**存档记录**.
= = = =

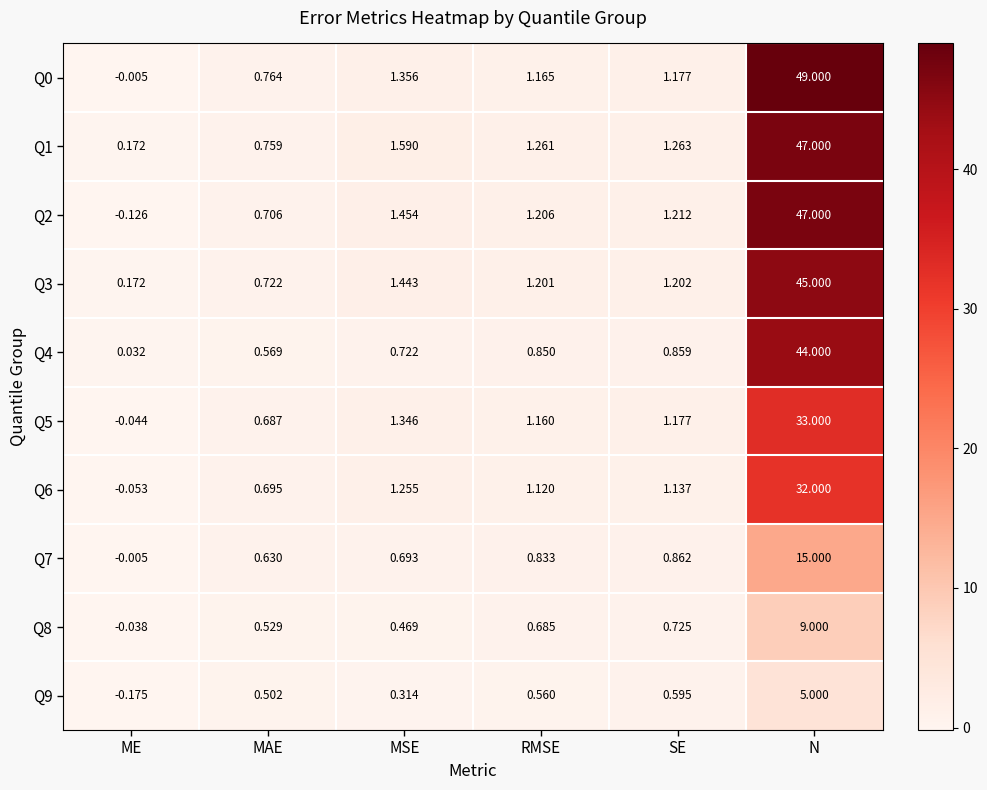

Which label corresponds to the smallest value in the chart?

ME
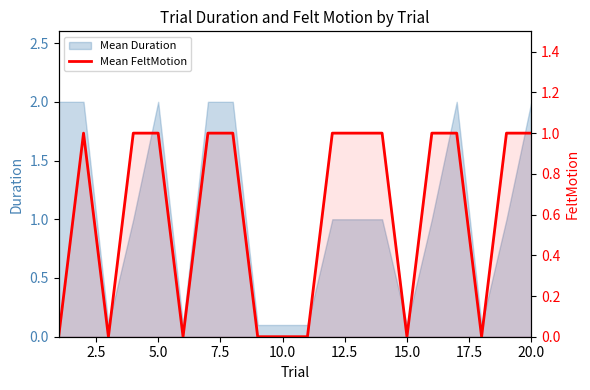

The chart shows a value of 1 at 2.5. True or false?

True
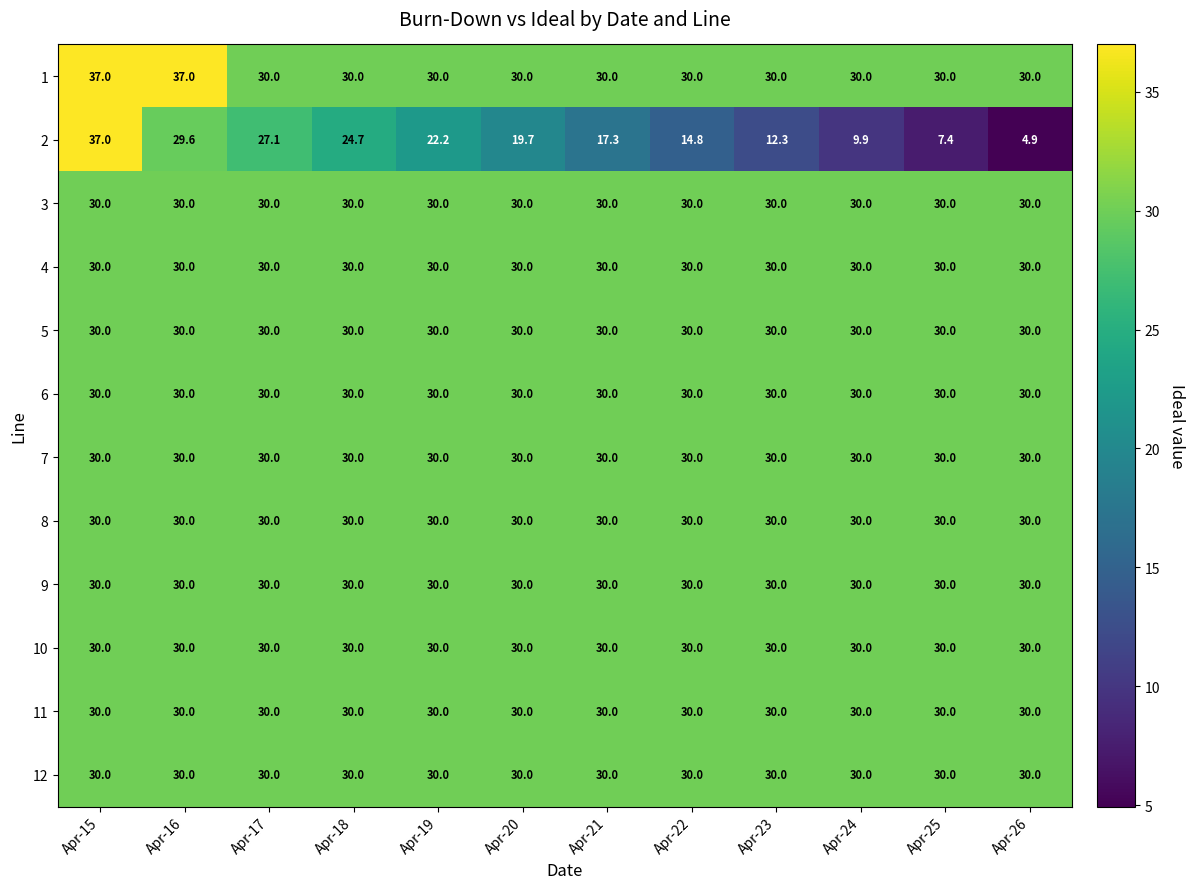

At which category is the sum across all series the highest?

Apr-15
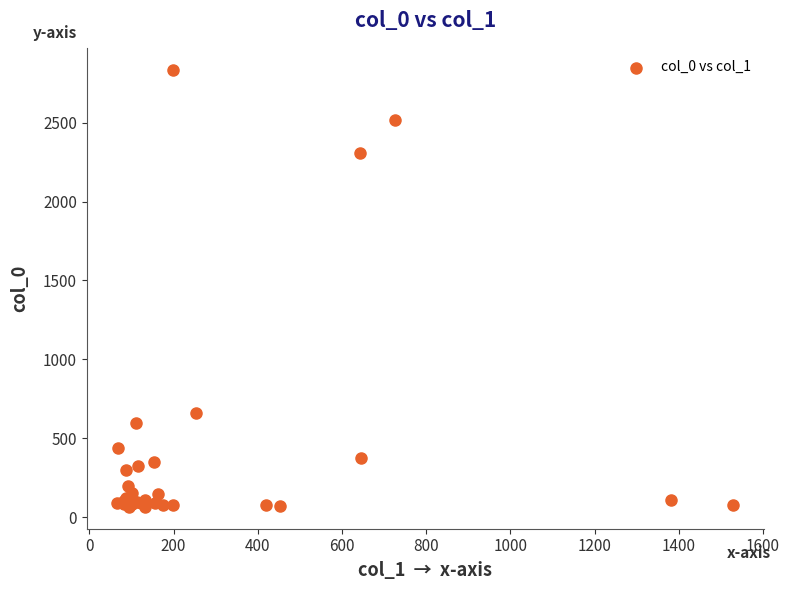

What Y value in the scatter plot is closest to 1450?

661.8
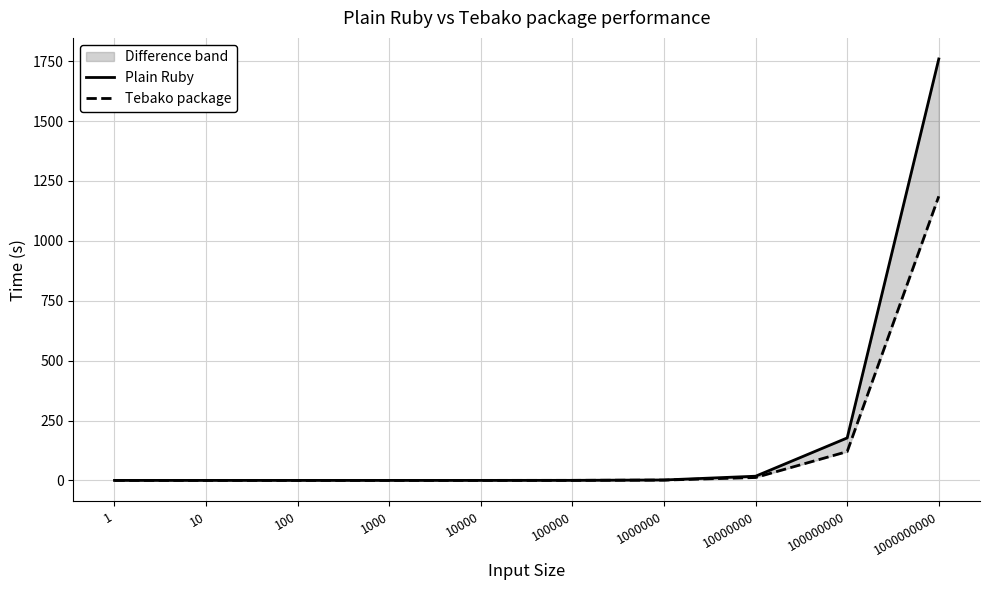

Count the number of categories in the chart.

10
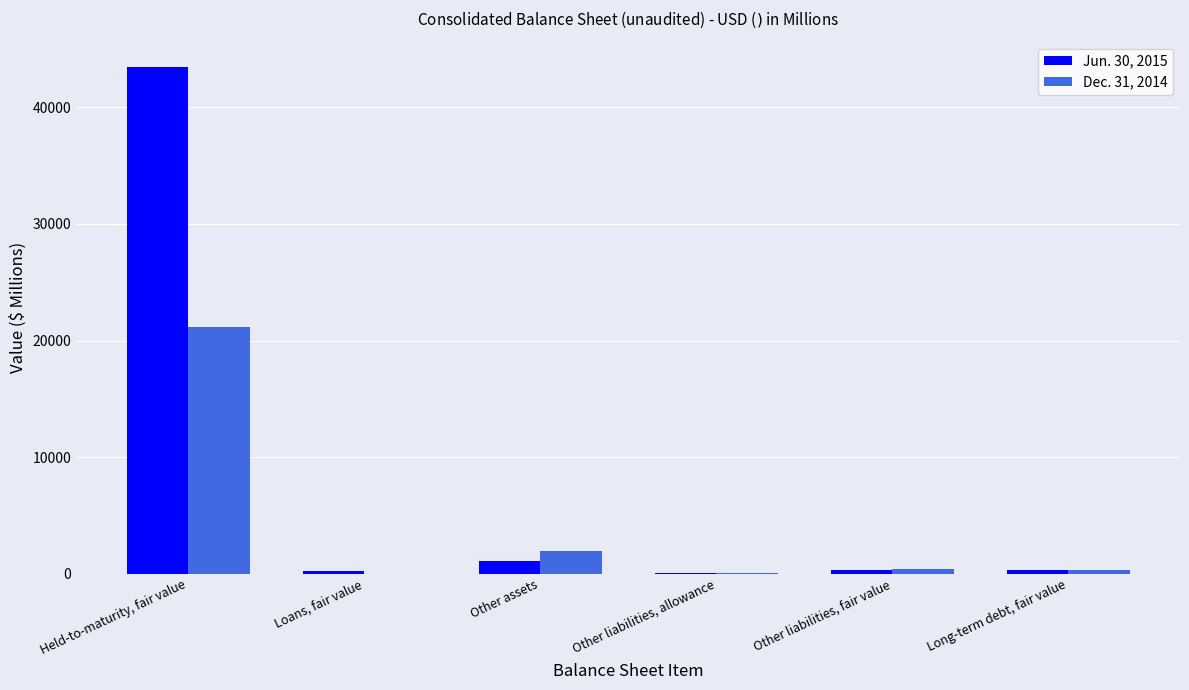

The value of Jun. 30, 2015 at Held-to-maturity, fair value is 43438. True or false?

True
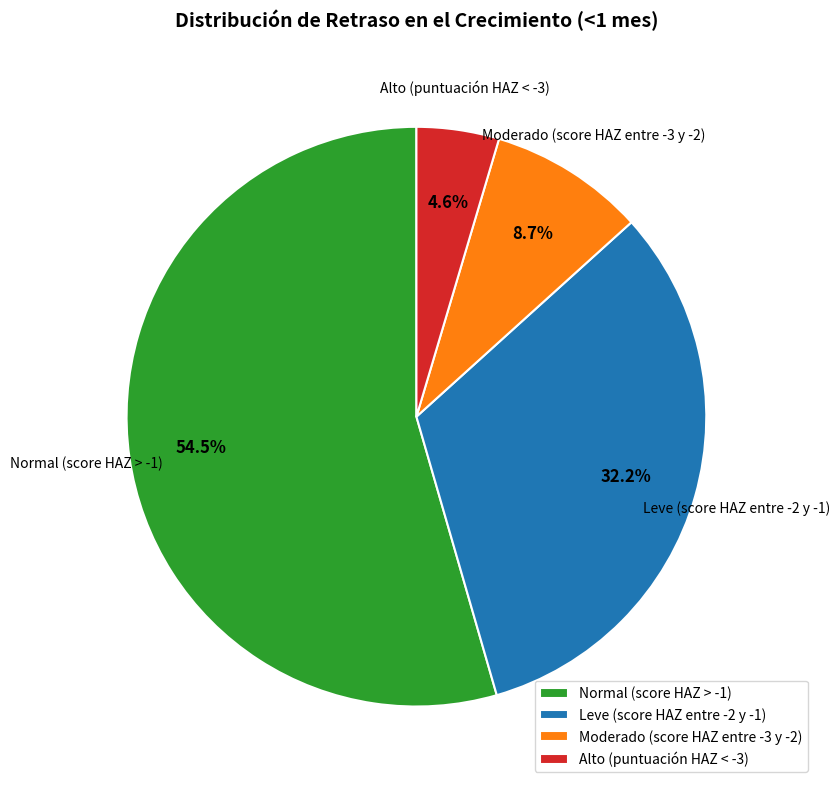

What percentage is the Alto (puntuación HAZ < -3) slice, to the nearest percent?

5%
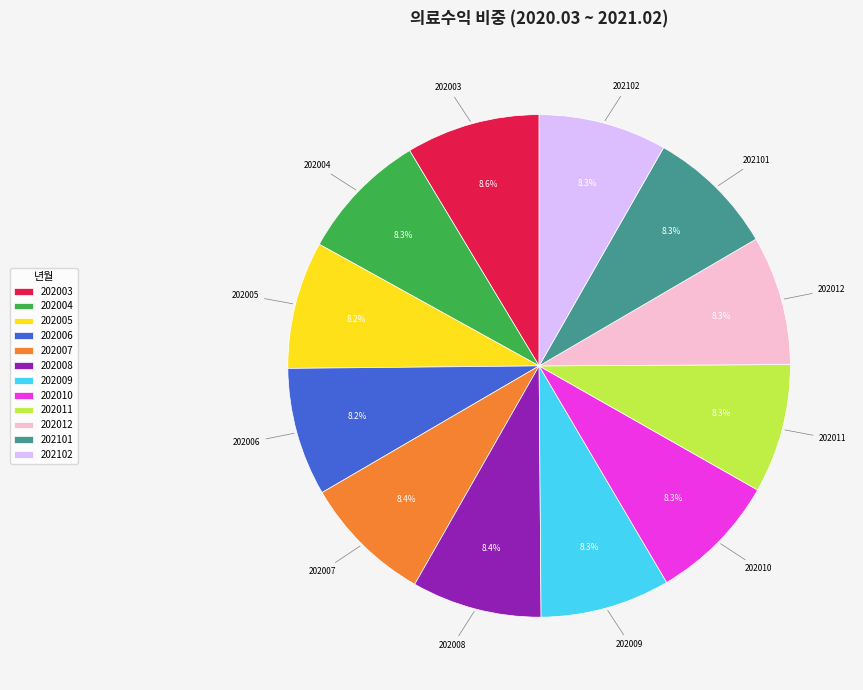

Approximately how many times larger is the value at 202102 compared to 202006?

1.0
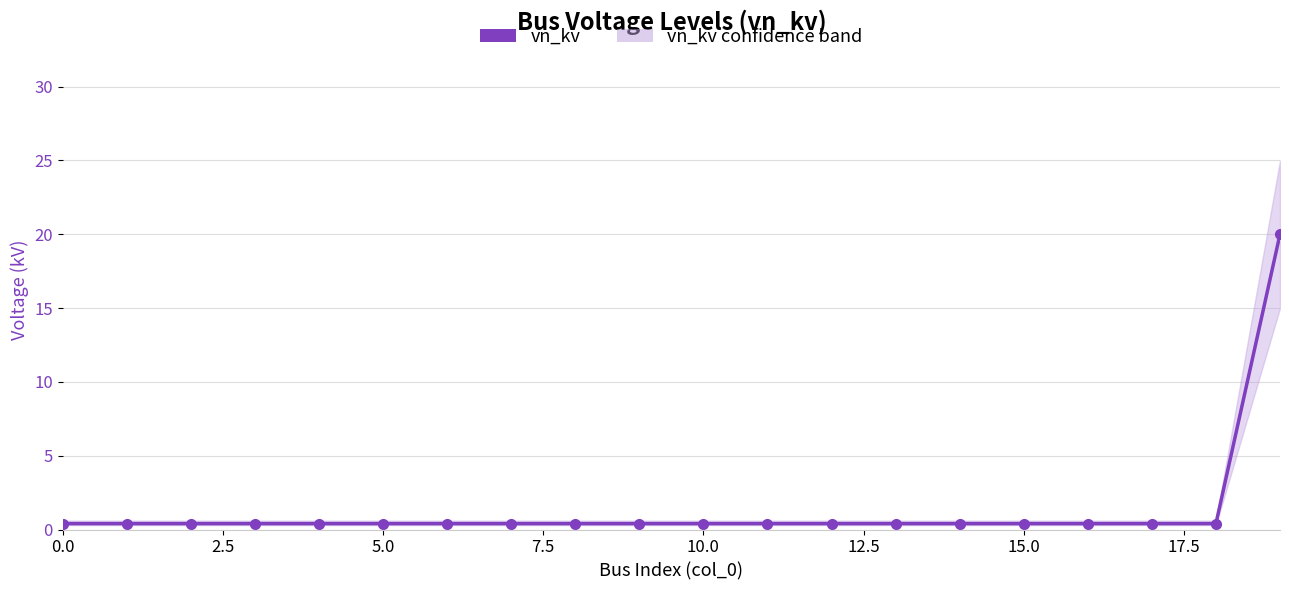

What is the value of the 19th point from the left?

0.4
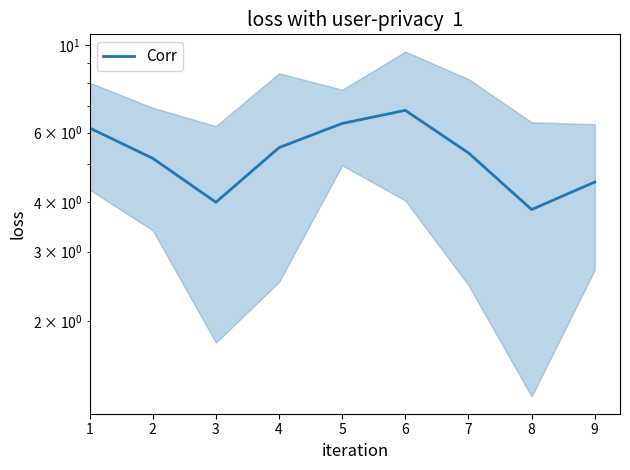

Does the chart have visible grid lines?

No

= = = =

**任务说明**. 把上面的全部记录重新写一遍，把每一处“chart”都换成“graph”，其他内容一字不改，图片不要写进去。

**本题答案**.
Which label corresponds to the smallest value in the graph?

ME

The graph shows a value of 1 at 2.5. True or false?

True

At which category is the sum across all series the highest?

Apr-15

What Y value in the scatter plot is closest to 1450?

661.8

Count the number of categories in the graph.

10

The value of Jun. 30, 2015 at Held-to-maturity, fair value is 43438. True or false?

True

What percentage is the Alto (puntuación HAZ < -3) slice, to the nearest percent?

5%

Approximately how many times larger is the value at 202102 compared to 202006?

1.0

What is the value of the 19th point from the left?

0.4

Does the graph have visible grid lines?

No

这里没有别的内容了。